It is a popular trope in English novels that revenge is a dish best served cold. So believes Paul Blezard, who is to publish a fictionalised account of his time as literary editor of The Lady magazine, nearly four years after he was fired. As the incoming editor responsible for his sacking, Rachel Johnson had better watch out. "I don't really do bitter or revenge," Blezard said. "However …"
The Lady is Britain's oldest weekly women's magazine, established in 1885 by Thomas Gibson Bowles. In 2008 his great-grandson Ben Budworth inherited the struggling title and appointed Blezard. Then, more famously, he appointed Rachel Johnson, sister of London Mayor Boris and Tory Downing St strategist Jo. Rachel Johnson later said she was recruited to "sex up Britain's most genteel magazine".
The "sex up" was captured by a Channel 4 fly-on-the-wall documentary, The Lady and the Revamp. It also led to Blezard's dismissal. He says the series, which aired in March 2010, resulted in him being "made to look a fool" by Johnson. She lateradmitted that although Budworth "whacked" (sacked) Blezard she had campaigned for this.
Johnson told her own story in A Diary of The Lady: My First Year as Editor, which was published by Penguin in 2011. Now, Blezard's version is to see publication. Saving Grace will be a comic novel, in which Grace is the title of a venerable women's magazine that takes on a new editor. It is inspired by P G Wodehouse's fictional Milady magazine, and published by Unbound, the crowd-funded publishing enterprise behind books by Terry Jones and Robert Llewellyn.

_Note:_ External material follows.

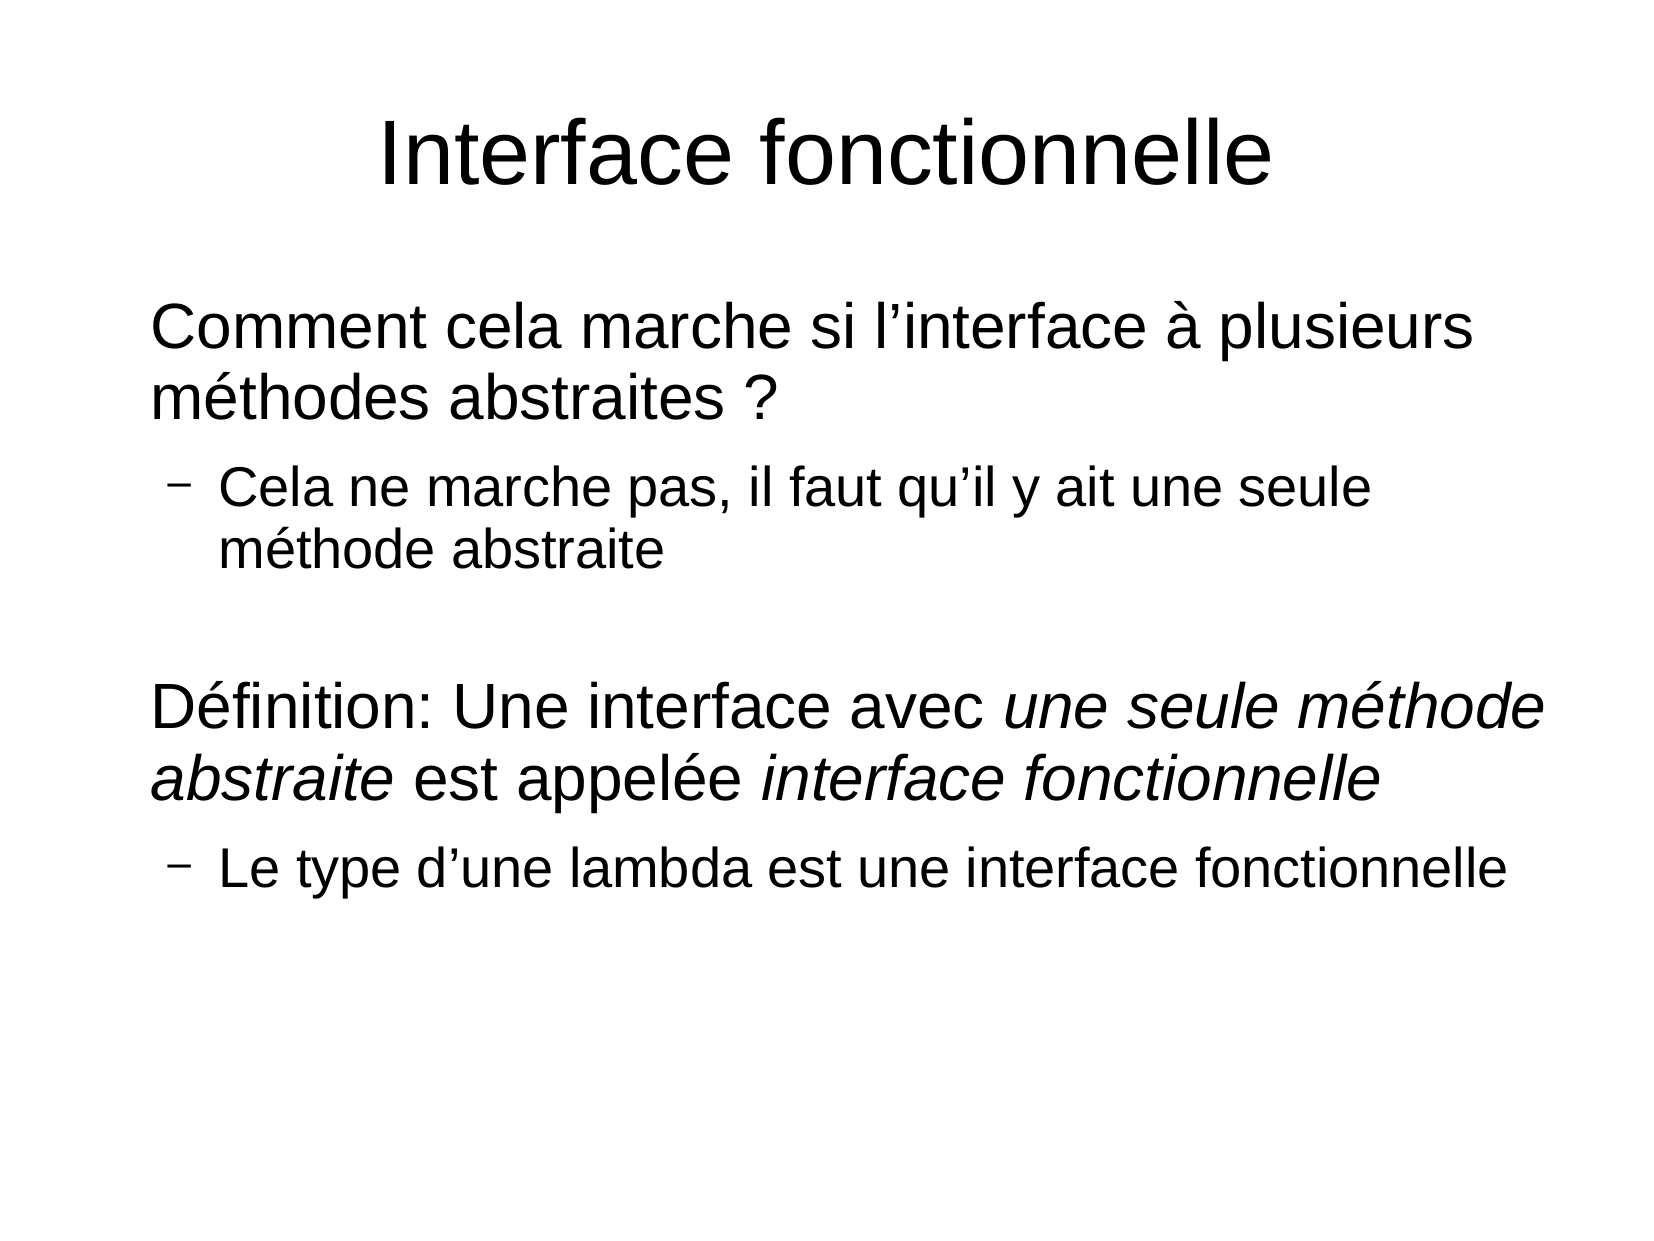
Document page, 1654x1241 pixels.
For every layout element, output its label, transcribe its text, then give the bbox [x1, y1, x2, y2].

list Comment cela marche si l’interface à plusieurs méthodes abstraites ? Cela ne marche pas, il faut qu’il y ait une seule méthode abstraite Définition: Une interface avec une seule méthode abstraite est appelée interface fonctionnelle Le type d’une lambda est une interface fonctionnelle [82, 290, 1571, 1010]
title Interface fonctionnelle [82, 49, 1571, 257]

Unbound's editor-at-large, Rachael Kerr, describes Saving Grace as "an old-school, sharp-witted comic novel. Brilliantly, affectionately funny – like Ugly Betty rewritten by P G Wodehouse", and hopes to get it live on the site within two weeks so that readers can start to back it. "It won't need to raise thousands because it's already written," explains Blezard. "I've written a first draft. It's quite gentle, but in the second draft I'm thinking that maybe I should stick the knife in, because I do need a villain. Will it be Grace's owner? The new editor? It's not going to be thinly veiled …"
Typically, Johnson is unfazed. "If he has written Saving Grace – good title –about me being a ball-breaking editrice of a Covent Garden-based small-circulation weekly aimed at gentlefolk, I take my hat off to him and, obviously, can't wait to read it." No doubt she'll be the first to chip in a few bob at unbound.co.uk.